XHMAB-FM / XEMAB-AM
- Ciudad del Carmen, Campeche; Mexico;
- Frequencies: 101.3 MHz 950 kHz
- Branding: Globo

Programming
- Format: Romantic
- Affiliations: MVS Radio

Ownership
- Owner: Radiorama; (XEMAB-AM, S.A. de C.V.);
- Operator: Organización Radio Carmen
- Sister stations: XHIT-FM

History
- First air date: 1980
- Call sign meaning: Mario Antonio Boeta Blanco (original concessionaire)

Technical information
- Class: B1
- ERP: 25 kW
- HAAT: 40.8 m
- Transmitter coordinates: 18°38′37″N 91°50′21″W﻿ / ﻿18.64361°N 91.83917°W

Links
- Webcast: Listen live
- Website: fmglobo.com

= XHMAB-FM =

Radio station in Ciudad del Carmen, Campeche, Mexico

XHMAB-FM 101.3/XEMAB-AM 950 is a radio station in Ciudad del Carmen, Campeche, Mexico. XHMAB is currently operated by Organización Radio Carmen and carries an Globo format from MVS Radio.

==History==
XEMAB-AM 950 was licensed to Mario Antonio Boeta Blanco in 1973 for operation with 250 watts of power and migrated to FM with an authorization in 2010. Boeta Blanco was mayor of Ciudad del Carmen from 1974 to 1976 and also had helped establish XEIT-AM, the first radio station in Carmen, in the 1960s.

In May 2017, XHMAB dropped its La Poderosa Regional Mexican format for Retro.

In August 2020, XHMAB changed its format to El Heraldo Radio.

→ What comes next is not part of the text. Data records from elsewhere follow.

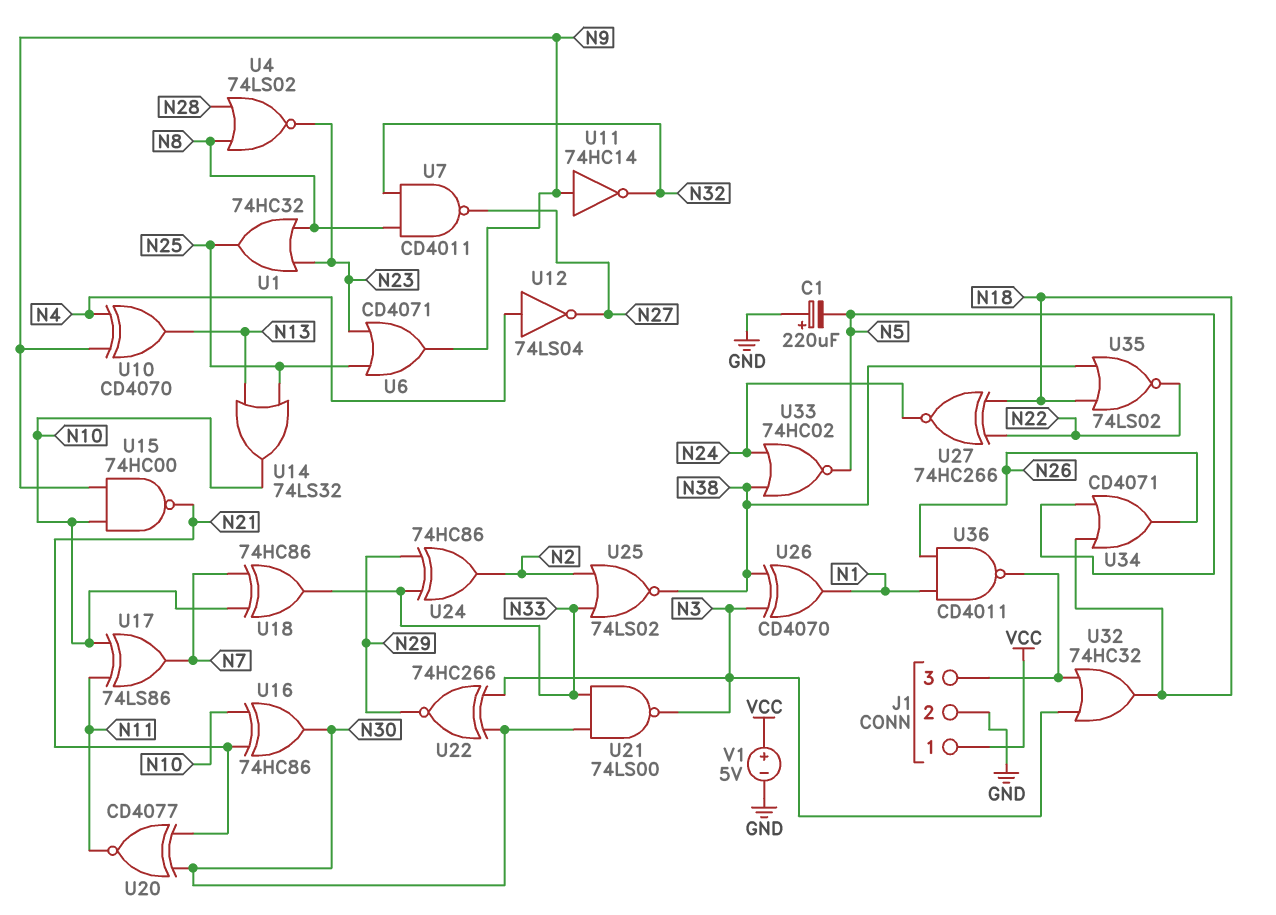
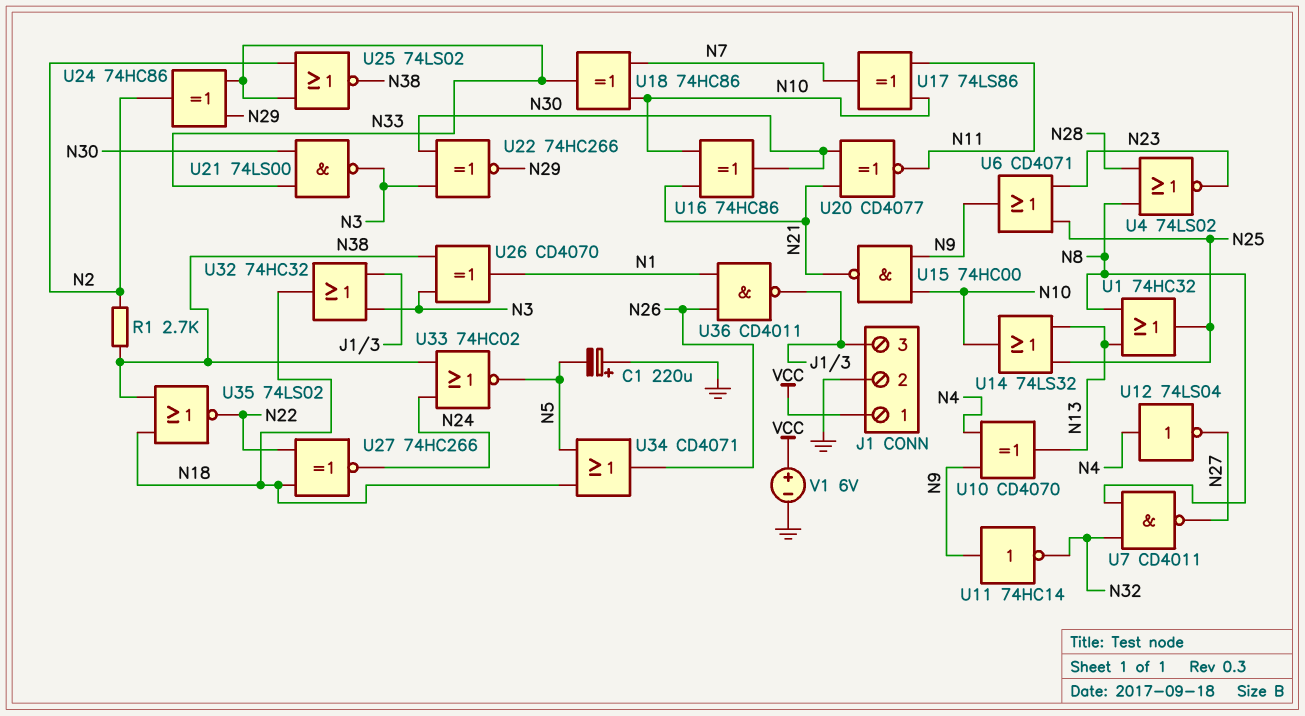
R1: none -> 2.7k (N2, N38)
U1: OR 74HC32 (in N8, in N23, out N25) -> OR 74HC32 (in N8, in N13, out N25)
V1: 5V (plus VCC, minus GND) -> 6V (plus VCC, minus GND)

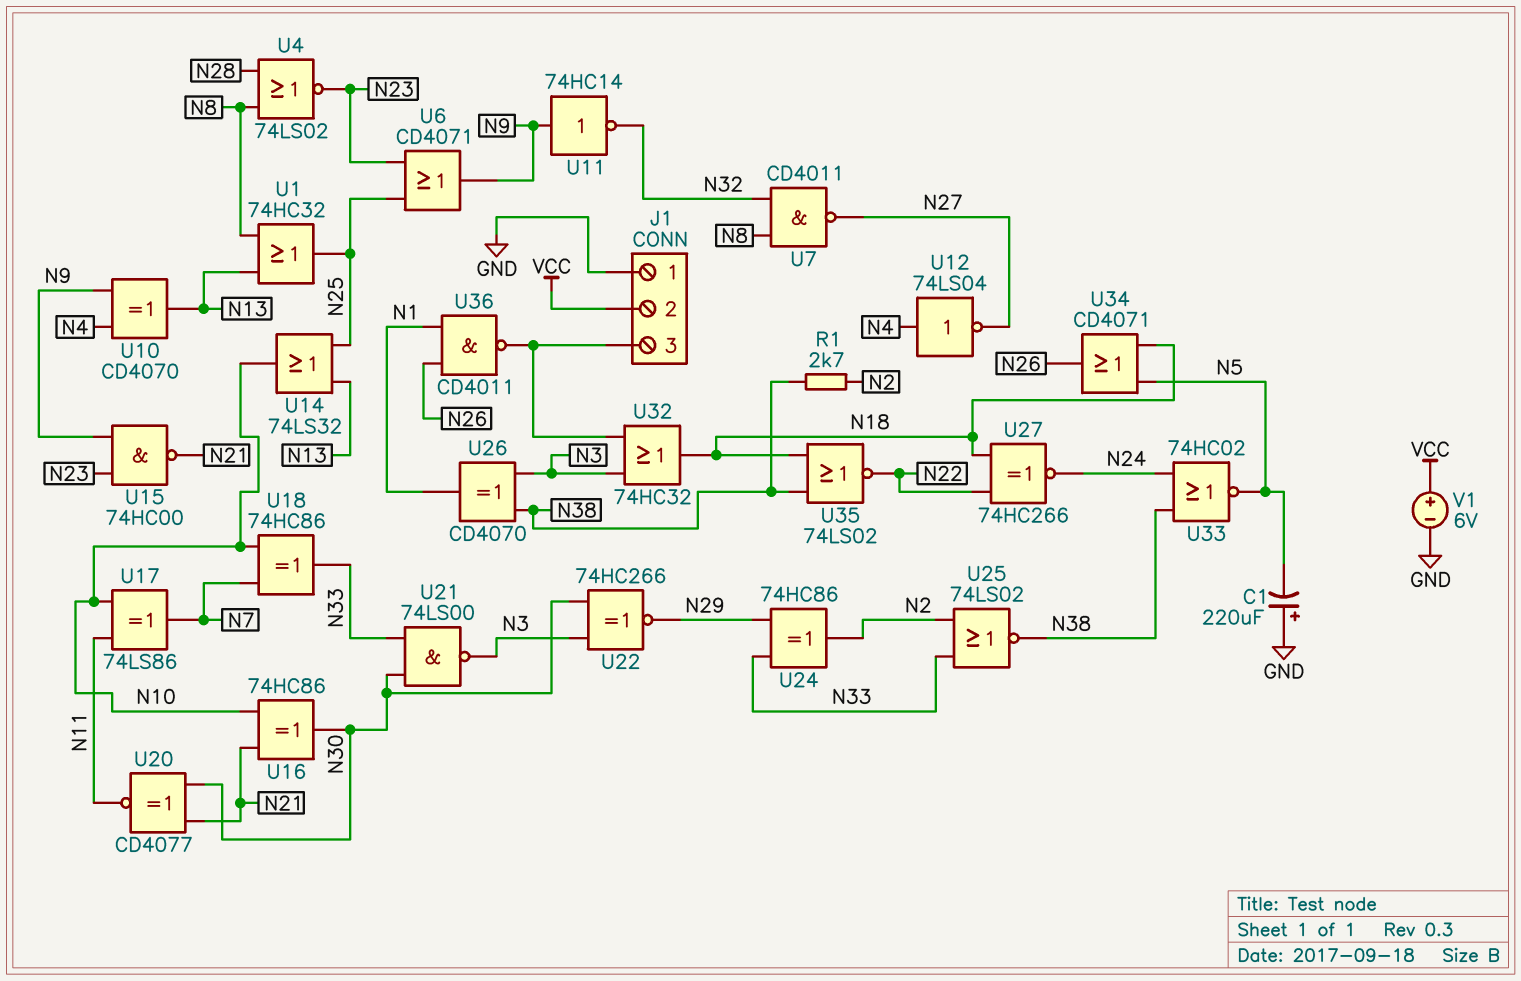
J1 pin 1: VCC -> GND
J1 pin 2: GND -> VCC
U15: NAND 74HC00 (in N9, in N10, out N21) -> NAND 74HC00 (in N9, in N23, out N21)

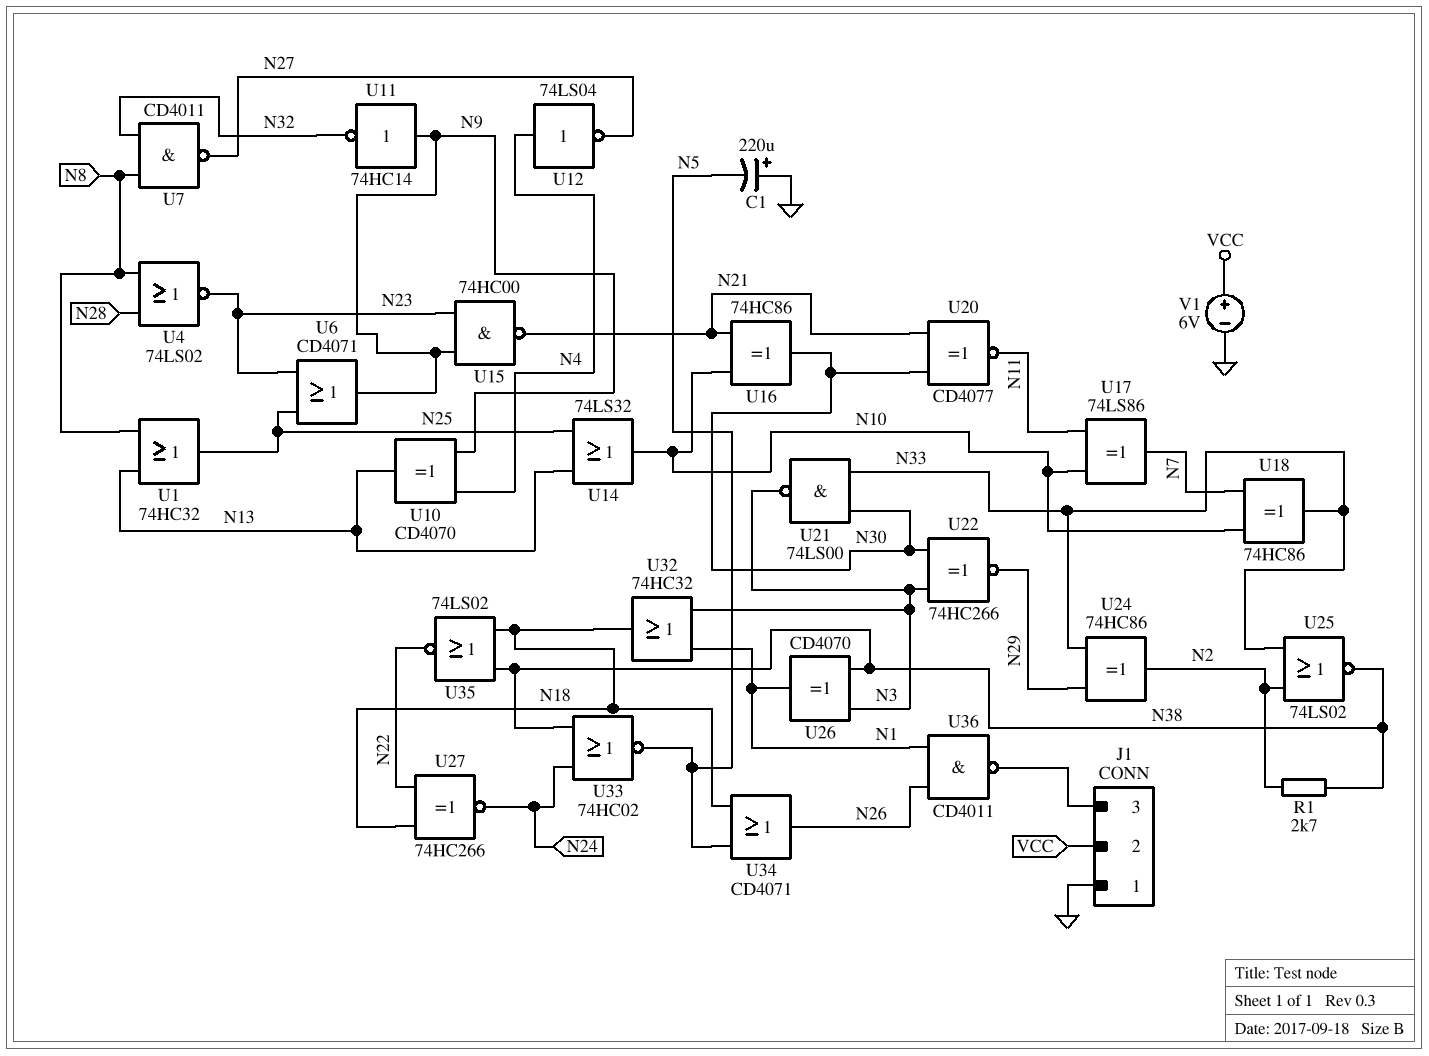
U32: OR 74HC32 (in J1/3, in N3, out N18) -> OR 74HC32 (in N1, in N3, out N18)

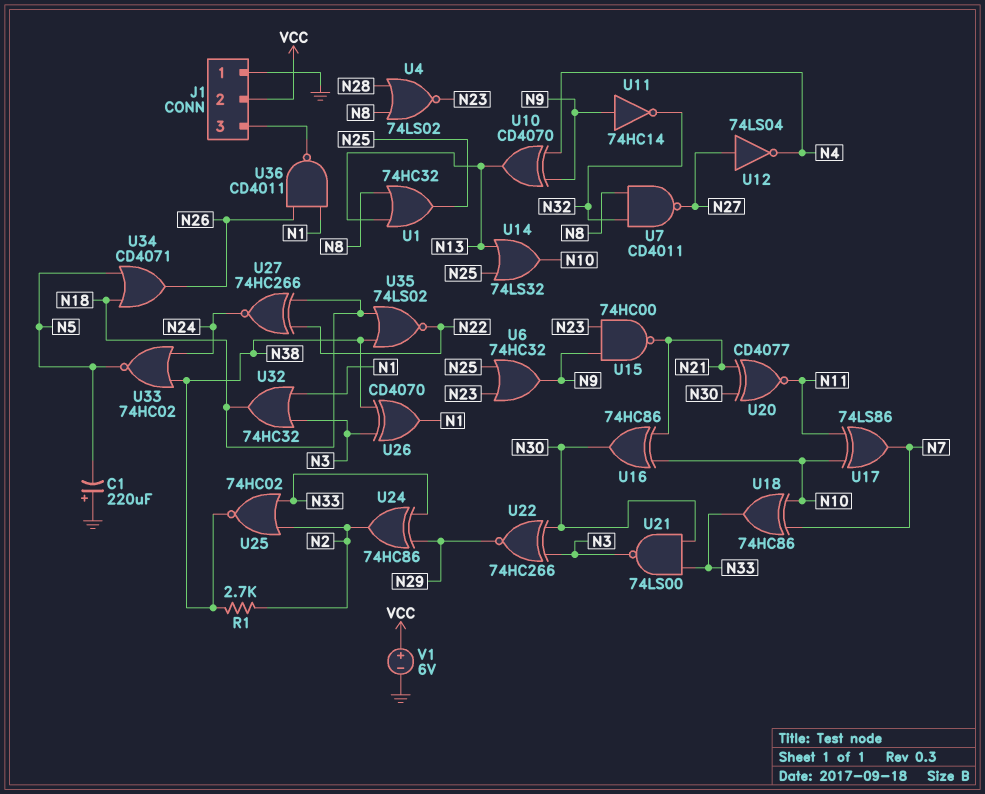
U6: OR CD4071 (in N23, in N25, out N9) -> OR 74HC32 (in N23, in N25, out N9)
U12: NOT 74LS04 (in N4, out N27) -> NOT 74LS04 (in N27, out N4)
U25: NOR 74LS02 (in N2, in N33, out N38) -> NOR 74HC02 (in N2, in N33, out N38)

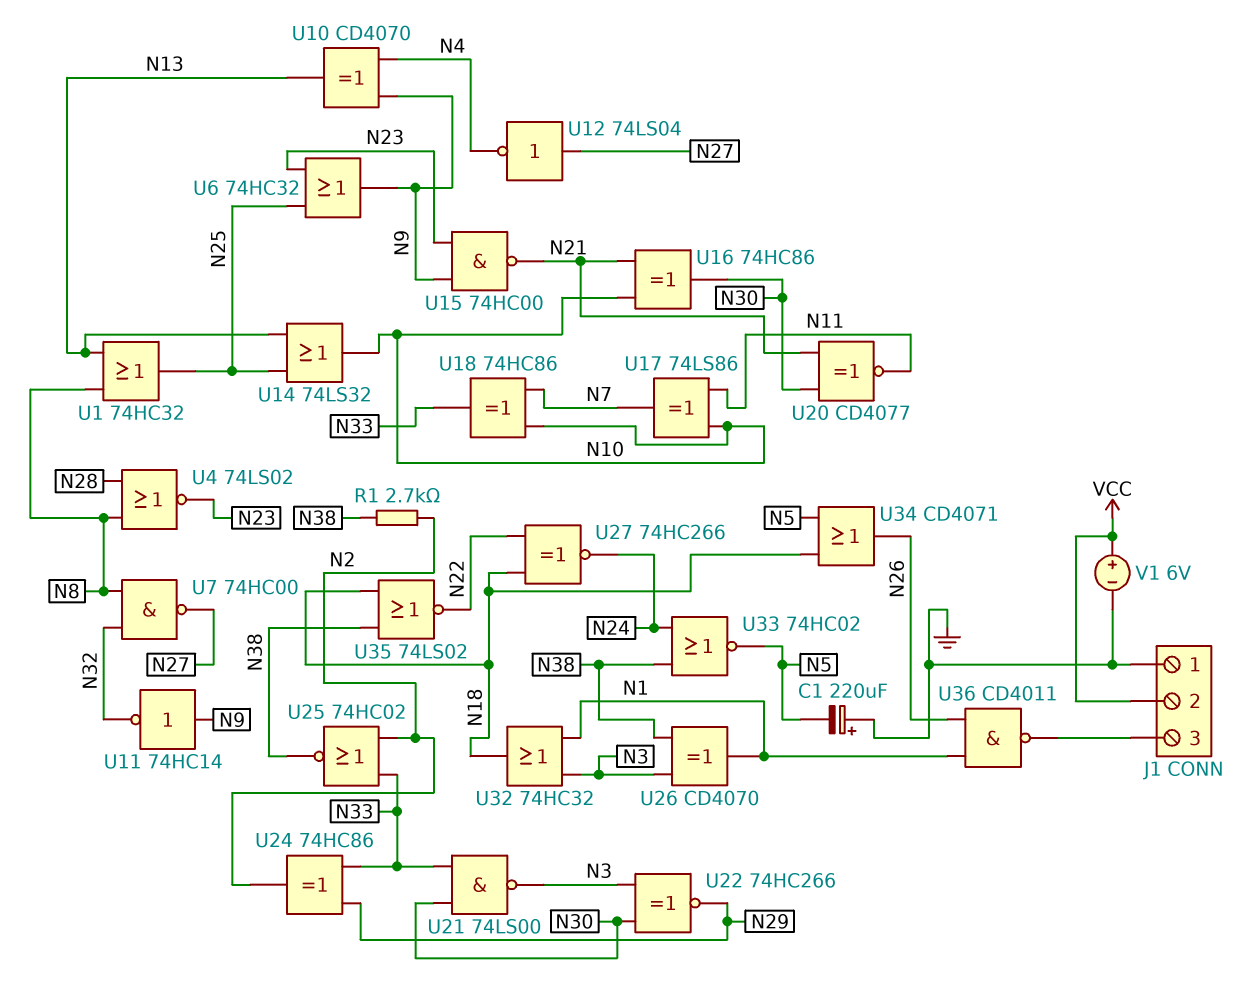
U7: NAND CD4011 (in N8, in N32, out N27) -> NAND 74HC00 (in N8, in N32, out N27)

All Retro shows, including Centro Regional de Noticias, were moved to XHPMEN-FM, a new station being leased by Radiorama.

On March 1, 2022, the programming of El Heraldo Radio concluded, and announced the MVS Radio's FM Globo romantic format on June 28 part of new operator Organización Radio Carmen.